Task brief:
Repeat back every line of the data, exactly.

Records:
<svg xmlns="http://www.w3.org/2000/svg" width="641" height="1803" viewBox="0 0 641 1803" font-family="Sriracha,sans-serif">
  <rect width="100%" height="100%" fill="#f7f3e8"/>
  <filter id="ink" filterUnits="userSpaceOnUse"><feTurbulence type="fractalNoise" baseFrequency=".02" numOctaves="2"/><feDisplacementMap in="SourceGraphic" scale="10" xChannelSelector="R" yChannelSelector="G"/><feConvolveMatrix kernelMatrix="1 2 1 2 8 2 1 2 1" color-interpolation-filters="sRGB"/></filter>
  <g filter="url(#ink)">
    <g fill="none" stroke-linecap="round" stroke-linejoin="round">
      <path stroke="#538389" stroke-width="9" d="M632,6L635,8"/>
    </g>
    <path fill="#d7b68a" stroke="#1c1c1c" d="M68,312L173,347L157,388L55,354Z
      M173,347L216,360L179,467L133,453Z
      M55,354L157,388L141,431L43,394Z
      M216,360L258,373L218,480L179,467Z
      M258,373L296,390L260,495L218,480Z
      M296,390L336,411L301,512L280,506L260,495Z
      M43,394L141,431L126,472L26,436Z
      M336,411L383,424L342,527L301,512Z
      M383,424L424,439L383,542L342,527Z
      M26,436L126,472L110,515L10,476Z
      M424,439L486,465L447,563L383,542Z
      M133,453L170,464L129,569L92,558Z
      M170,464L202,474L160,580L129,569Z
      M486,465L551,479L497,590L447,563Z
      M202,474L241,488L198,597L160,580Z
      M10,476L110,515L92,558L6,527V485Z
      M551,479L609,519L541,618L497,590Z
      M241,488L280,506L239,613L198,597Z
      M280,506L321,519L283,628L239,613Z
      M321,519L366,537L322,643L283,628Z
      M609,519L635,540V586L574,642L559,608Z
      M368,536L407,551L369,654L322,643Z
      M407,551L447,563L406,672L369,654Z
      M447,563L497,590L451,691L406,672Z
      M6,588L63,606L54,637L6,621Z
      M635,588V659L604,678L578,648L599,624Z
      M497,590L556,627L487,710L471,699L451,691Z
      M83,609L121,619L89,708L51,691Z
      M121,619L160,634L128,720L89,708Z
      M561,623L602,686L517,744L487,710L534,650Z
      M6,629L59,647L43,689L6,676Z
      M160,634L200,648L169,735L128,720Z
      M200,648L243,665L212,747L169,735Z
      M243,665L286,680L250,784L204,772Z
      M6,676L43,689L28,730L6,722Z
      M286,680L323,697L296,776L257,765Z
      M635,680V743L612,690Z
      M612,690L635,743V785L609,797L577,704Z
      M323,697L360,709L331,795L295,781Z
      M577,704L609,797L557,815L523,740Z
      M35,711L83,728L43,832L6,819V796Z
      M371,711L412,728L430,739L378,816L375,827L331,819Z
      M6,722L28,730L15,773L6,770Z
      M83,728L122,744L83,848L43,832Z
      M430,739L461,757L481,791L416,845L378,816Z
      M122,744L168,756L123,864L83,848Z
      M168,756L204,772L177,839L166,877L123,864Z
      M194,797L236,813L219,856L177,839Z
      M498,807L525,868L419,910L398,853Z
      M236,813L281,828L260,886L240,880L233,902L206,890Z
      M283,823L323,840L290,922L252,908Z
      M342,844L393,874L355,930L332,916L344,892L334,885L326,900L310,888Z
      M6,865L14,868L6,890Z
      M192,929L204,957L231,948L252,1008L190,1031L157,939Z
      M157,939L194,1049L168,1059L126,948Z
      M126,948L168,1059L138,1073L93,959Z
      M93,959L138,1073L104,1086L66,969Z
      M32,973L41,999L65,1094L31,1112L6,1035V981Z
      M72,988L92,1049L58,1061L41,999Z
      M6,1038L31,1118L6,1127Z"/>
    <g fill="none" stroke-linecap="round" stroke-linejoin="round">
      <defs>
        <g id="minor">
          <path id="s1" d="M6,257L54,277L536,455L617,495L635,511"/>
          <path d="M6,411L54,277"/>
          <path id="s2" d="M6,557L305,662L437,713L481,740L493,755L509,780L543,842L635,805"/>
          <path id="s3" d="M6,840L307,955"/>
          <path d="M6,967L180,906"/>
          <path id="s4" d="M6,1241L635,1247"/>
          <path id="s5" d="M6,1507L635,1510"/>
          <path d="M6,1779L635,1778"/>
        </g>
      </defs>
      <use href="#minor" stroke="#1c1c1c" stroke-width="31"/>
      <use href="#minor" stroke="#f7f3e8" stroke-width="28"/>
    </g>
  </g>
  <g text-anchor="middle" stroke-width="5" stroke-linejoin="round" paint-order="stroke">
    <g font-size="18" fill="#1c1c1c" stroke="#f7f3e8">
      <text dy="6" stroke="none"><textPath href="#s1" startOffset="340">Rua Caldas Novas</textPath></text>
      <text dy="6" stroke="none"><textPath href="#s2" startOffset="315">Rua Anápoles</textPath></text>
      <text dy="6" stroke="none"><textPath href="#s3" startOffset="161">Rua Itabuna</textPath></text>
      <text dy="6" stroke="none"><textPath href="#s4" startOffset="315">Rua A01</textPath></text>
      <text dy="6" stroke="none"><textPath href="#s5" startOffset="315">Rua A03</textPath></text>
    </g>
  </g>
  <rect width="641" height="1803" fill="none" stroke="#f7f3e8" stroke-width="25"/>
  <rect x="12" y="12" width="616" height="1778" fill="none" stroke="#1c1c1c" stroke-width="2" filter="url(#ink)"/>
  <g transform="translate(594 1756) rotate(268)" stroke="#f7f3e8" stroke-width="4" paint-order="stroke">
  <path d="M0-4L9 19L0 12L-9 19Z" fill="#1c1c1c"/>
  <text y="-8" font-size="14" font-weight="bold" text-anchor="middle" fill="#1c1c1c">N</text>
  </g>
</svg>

Answer to this exercise:
<svg xmlns="http://www.w3.org/2000/svg" width="641" height="1803" viewBox="0 0 641 1803" font-family="Sriracha,sans-serif">
  <rect width="100%" height="100%" fill="#f7f3e8"/>
  <filter id="ink" filterUnits="userSpaceOnUse"><feTurbulence type="fractalNoise" baseFrequency=".02" numOctaves="2"/><feDisplacementMap in="SourceGraphic" scale="10" xChannelSelector="R" yChannelSelector="G"/><feConvolveMatrix kernelMatrix="1 2 1 2 8 2 1 2 1" color-interpolation-filters="sRGB"/></filter>
  <g filter="url(#ink)">
    <g fill="none" stroke-linecap="round" stroke-linejoin="round">
      <path stroke="#538389" stroke-width="9" d="M632,6L635,8"/>
    </g>
    <path fill="#d7b68a" stroke="#1c1c1c" d="M68,312L173,347L157,388L55,354Z
      M173,347L216,360L179,467L133,453Z
      M55,354L157,388L141,431L43,394Z
      M216,360L258,373L218,480L179,467Z
      M258,373L296,390L260,495L218,480Z
      M296,390L336,411L301,512L280,506L260,495Z
      M43,394L141,431L126,472L26,436Z
      M336,411L383,424L342,527L301,512Z
      M383,424L424,439L383,542L342,527Z
      M26,436L126,472L110,515L10,476Z
      M424,439L486,465L447,563L383,542Z
      M133,453L170,464L129,569L92,558Z
      M170,464L202,474L160,580L129,569Z
      M486,465L551,479L497,590L447,563Z
      M202,474L241,488L198,597L160,580Z
      M10,476L110,515L92,558L6,527V485Z
      M551,479L609,519L541,618L497,590Z
      M241,488L280,506L239,613L198,597Z
      M280,506L321,519L283,628L239,613Z
      M321,519L366,537L322,643L283,628Z
      M609,519L635,540V586L574,642L559,608Z
      M368,536L407,551L369,654L322,643Z
      M407,551L447,563L406,672L369,654Z
      M447,563L497,590L451,691L406,672Z
      M6,588L63,606L54,637L6,621Z
      M635,588V659L604,678L578,648L599,624Z
      M497,590L556,627L487,710L471,699L451,691Z
      M83,609L121,619L89,708L51,691Z
      M121,619L160,634L128,720L89,708Z
      M561,623L602,686L517,744L487,710L534,650Z
      M6,629L59,647L43,689L6,676Z
      M160,634L200,648L169,735L128,720Z
      M200,648L243,665L212,747L169,735Z
      M243,665L286,680L250,784L204,772Z
      M6,676L43,689L28,730L6,722Z
      M286,680L323,697L296,776L257,765Z
      M635,680V743L612,690Z
      M612,690L635,743V785L609,797L577,704Z
      M323,697L360,709L331,795L295,781Z
      M577,704L609,797L557,815L523,740Z
      M35,711L83,728L43,832L6,819V796Z
      M371,711L412,728L430,739L378,816L375,827L331,819Z
      M6,722L28,730L15,773L6,770Z
      M83,728L122,744L83,848L43,832Z
      M430,739L461,757L481,791L416,845L378,816Z
      M122,744L168,756L123,864L83,848Z
      M168,756L204,772L177,839L166,877L123,864Z
      M194,797L236,813L219,856L177,839Z
      M498,807L525,868L419,910L398,853Z
      M236,813L281,828L260,886L240,880L233,902L206,890Z
      M283,823L323,840L290,922L252,908Z
      M342,844L393,874L355,930L332,916L344,892L334,885L326,900L310,888Z
      M6,865L14,868L6,890Z
      M192,929L204,957L231,948L252,1008L190,1031L157,939Z
      M157,939L194,1049L168,1059L126,948Z
      M126,948L168,1059L138,1073L93,959Z
      M93,959L138,1073L104,1086L66,969Z
      M32,973L41,999L65,1094L31,1112L6,1035V981Z
      M72,988L92,1049L58,1061L41,999Z
      M6,1038L31,1118L6,1127Z"/>
    <g fill="none" stroke-linecap="round" stroke-linejoin="round">
      <defs>
        <g id="minor">
          <path id="s1" d="M6,257L54,277L536,455L617,495L635,511"/>
          <path d="M6,411L54,277"/>
          <path id="s2" d="M6,557L305,662L437,713L481,740L493,755L509,780L543,842L635,805"/>
          <path id="s3" d="M6,840L307,955"/>
          <path d="M6,967L180,906"/>
          <path id="s4" d="M6,1241L635,1247"/>
          <path id="s5" d="M6,1507L635,1510"/>
          <path d="M6,1779L635,1778"/>
        </g>
      </defs>
      <use href="#minor" stroke="#1c1c1c" stroke-width="31"/>
      <use href="#minor" stroke="#f7f3e8" stroke-width="28"/>
    </g>
  </g>
  <g text-anchor="middle" stroke-width="5" stroke-linejoin="round" paint-order="stroke">
    <g font-size="18" fill="#1c1c1c" stroke="#f7f3e8">
      <text dy="6" stroke="none"><textPath href="#s1" startOffset="340">Rua Caldas Novas</textPath></text>
      <text dy="6" stroke="none"><textPath href="#s2" startOffset="315">Rua Anápoles</textPath></text>
      <text dy="6" stroke="none"><textPath href="#s3" startOffset="161">Rua Itabuna</textPath></text>
      <text dy="6" stroke="none"><textPath href="#s4" startOffset="315">Rua A01</textPath></text>
      <text dy="6" stroke="none"><textPath href="#s5" startOffset="315">Rua A03</textPath></text>
    </g>
  </g>
  <rect width="641" height="1803" fill="none" stroke="#f7f3e8" stroke-width="25"/>
  <rect x="12" y="12" width="616" height="1778" fill="none" stroke="#1c1c1c" stroke-width="2" filter="url(#ink)"/>
  <g transform="translate(594 1756) rotate(268)" stroke="#f7f3e8" stroke-width="4" paint-order="stroke">
  <path d="M0-4L9 19L0 12L-9 19Z" fill="#1c1c1c"/>
  <text y="-8" font-size="14" font-weight="bold" text-anchor="middle" fill="#1c1c1c">N</text>
  </g>
</svg>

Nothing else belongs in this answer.